Advertising expenditure is a traditional bellwether of economic growth and business confidence, with spending correlating with GDP closely over the last decade (see Figure 1). Our June 2017 forecasts for global ad spend depict a world that is experiencing the headwinds of political and economic uncertainty—for example, ongoing Brexit negotiations in the United Kingdom and the rise of protectionist rhetoric and policies in the United States.
However, against that backdrop, our numbers also reveal a world that continues to embrace the potential of digital technology, as new types of advertising overtake more traditional approaches.
Figure 1: Global GDP and Ad Spend Growth
A cautious 2017 outlook
In 2017, against the backdrop of geopolitical turbulence and economic uncertainty, our advertising expenditure forecasts point to a more cautious outlook than the previous year, with growth in advertising expenditure falling from 4.8% in 2016 to 3.8%. This forecast, based on data received from 59 markets around the world, amounts to a global market size of approximately US$563.6 billion.
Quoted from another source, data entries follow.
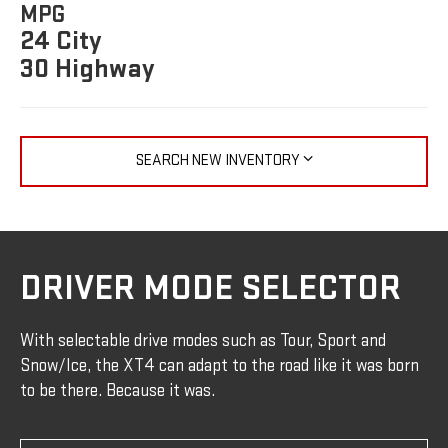
MPG
24 City
30 Highway
SEARCH NEW INVENTORY
DRIVER MODE SELECTOR
With selectable drive modes such as Tour, Sport and
Snow/Ice, the XT4 can adapt to the road like it was born
to be there. Because it was.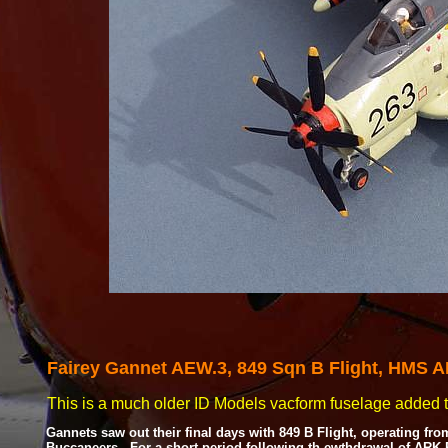
Fairey Gannet
AEW.3, 849 Sqn B Flight, HMS 
This is a much older ID Models vacform fuselage added to
Gannets saw out their final days with 849 B Flight, operating f
Buccaneers. For a short period following th ewthdrawal of ARK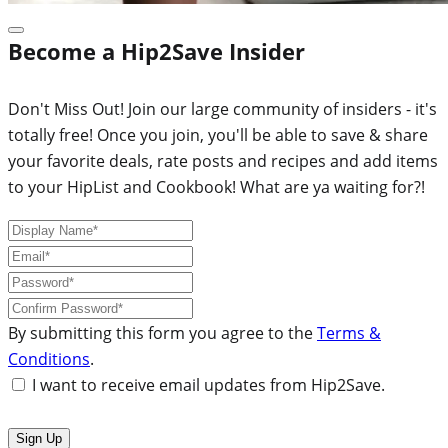
Become a Hip2Save Insider
Don't Miss Out! Join our large community of insiders - it's
totally free! Once you join, you'll be able to save & share
your favorite deals, rate posts and recipes and add items
to your HipList and Cookbook! What are ya waiting for?!
By submitting this form you agree to the
Terms &
Conditions
.
I want to receive email updates from Hip2Save.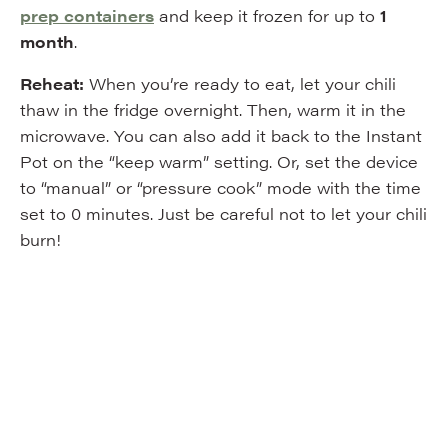
prep containers
and keep it frozen for up to
1
month
.
Reheat:
When you’re ready to eat, let your chili
thaw in the fridge overnight. Then, warm it in the
microwave. You can also add it back to the Instant
Pot on the “keep warm” setting. Or, set the device
to “manual” or “pressure cook” mode with the time
set to 0 minutes. Just be careful not to let your chili
burn!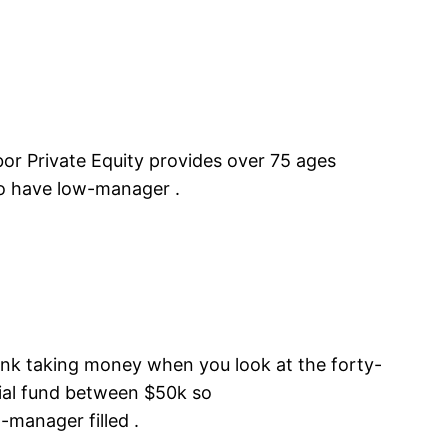
r Private Equity provides over 75 ages
o have low-manager .
ank taking money when you look at the forty-
cial fund between $50k so
-manager filled .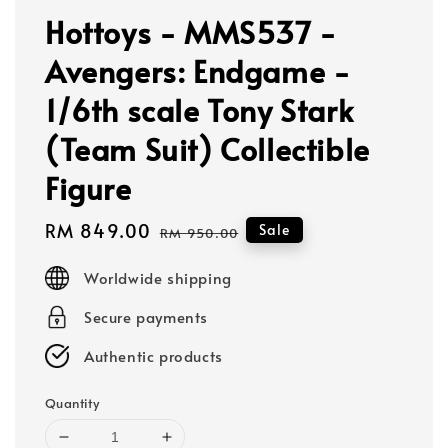
Hottoys - MMS537 -
Avengers: Endgame -
1/6th scale Tony Stark
(Team Suit) Collectible
Figure
Sale
RM 849.00
Regular
Sale
RM 950.00
price
price
Worldwide shipping
Secure payments
Authentic products
Quantity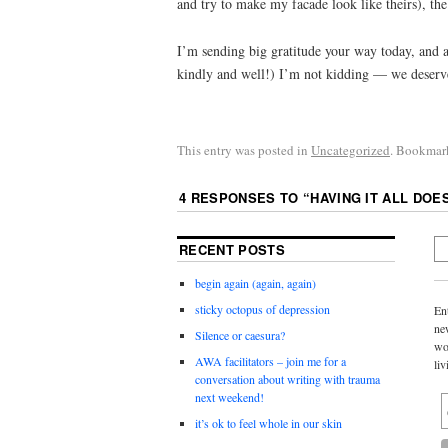
and try to make my facade look like theirs), th
I’m sending big gratitude your way today, and a
kindly and well!) I’m not kidding — we deserve
This entry was posted in
Uncategorized
. Bookmar
4 RESPONSES TO “
HAVING IT ALL DOE
RECENT POSTS
begin again (again, again)
sticky octopus of depression
En
ne
Silence or caesura?
wo
AWA facilitators – join me for a
liv
conversation about writing with trauma
next weekend!
it’s ok to feel whole in our skin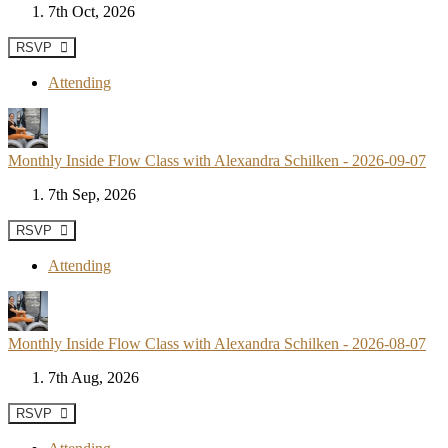
7th Oct, 2026
RSVP
Attending
Monthly Inside Flow Class with Alexandra Schilken - 2026-09-07
7th Sep, 2026
RSVP
Attending
Monthly Inside Flow Class with Alexandra Schilken - 2026-08-07
7th Aug, 2026
RSVP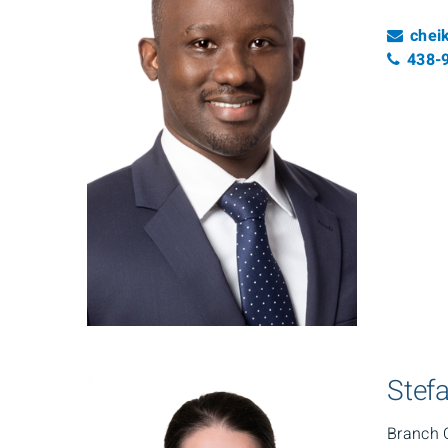
Emai
chei
Tele
438-
Stefa
Branch 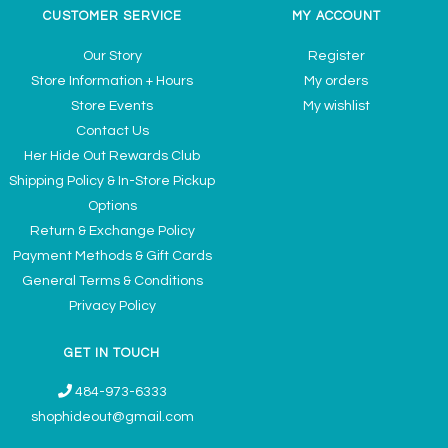
CUSTOMER SERVICE
MY ACCOUNT
Our Story
Register
Store Information + Hours
My orders
Store Events
My wishlist
Contact Us
Her Hide Out Rewards Club
Shipping Policy & In-Store Pickup
Options
Return & Exchange Policy
Payment Methods & Gift Cards
General Terms & Conditions
Privacy Policy
GET IN TOUCH
484-973-6333
shophideout@gmail.com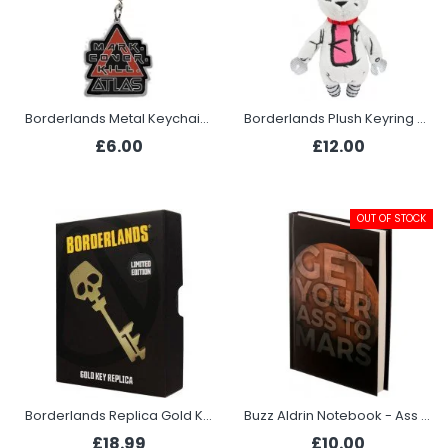
Borderlands Metal Keychain - Atlas
Borderlands Plush Keyring - Tiny Tina Rabbit
£6.00
£12.00
OUT OF STOCK
Borderlands Replica Gold Key
Buzz Aldrin Notebook - Ass to Mars
£18.99
£10.00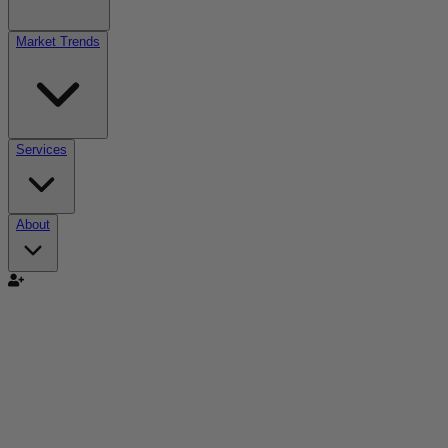
Market Trends
Services
About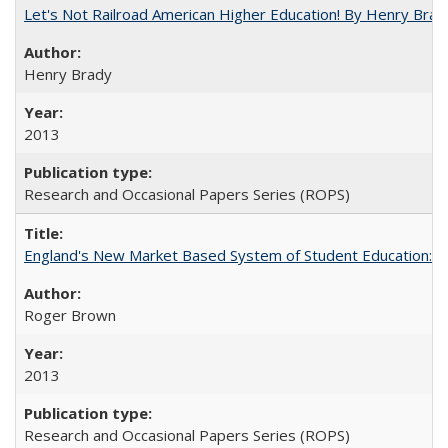
Let's Not Railroad American Higher Education! By Henry Brad
Henry Brady
2013
Research and Occasional Papers Series (ROPS)
England's New Market Based System of Student Education: An
Roger Brown
2013
Research and Occasional Papers Series (ROPS)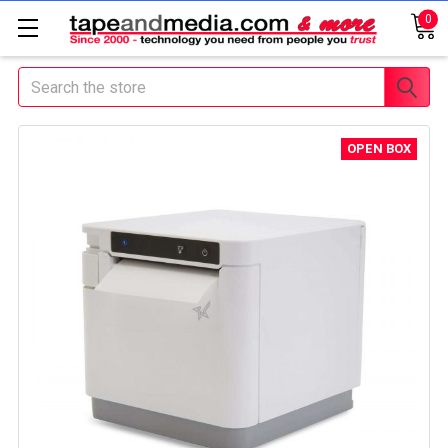
0
Search
OPEN BOX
Looking ahead, conditions are set to improve in 2018 with forecast ad spend growth of 4.4%, driven by event-related ad spend such as the Winter Olympics & Paralympics in South Korea, the FIFA World Cup in Russia and the US Congressional elections.
UK and US continue to grow
Despite concerns about the economic impact of Brexit, UK ad spend held up better than expected with 6.1% growth in 2016. While 2017 shows growth dipping to 4%, 2018 is forecast to bounce back to 5.9%. Similarly, advertising expenditure in the United States (the largest market in the world in terms of share of global advertising spend) fell to 3.6% in 2017 but is forecast to show a slight improvement in 2018 to 4.0%. Reflecting the long-run trend of shifting poles of economic influence, emerging markets continue to power the ad spend market. India is the fastest growing market globally at 13.0% in 2017, with Vietnam, Philippines, Indonesia and China also leading the way. While many of these fast-growth markets are relatively small, China is the second largest market for ad spend globally.
An unconscious decoupling?
Looking ahead, however, there is the possibility that the traditionally strong relationship between ad spend and GDP could start to weaken. As global brands move away from large-scale, expensive campaigns and focus more on the new potential of digital and data to enhance the efficiency and effectiveness of marketing spend, the sensitivity of ad spend to market conditions could decline. For example, the shift to people-based marketing that targets specific individuals rather than broad demographic groups will allow many brands to manage their budgets far more effectively than before.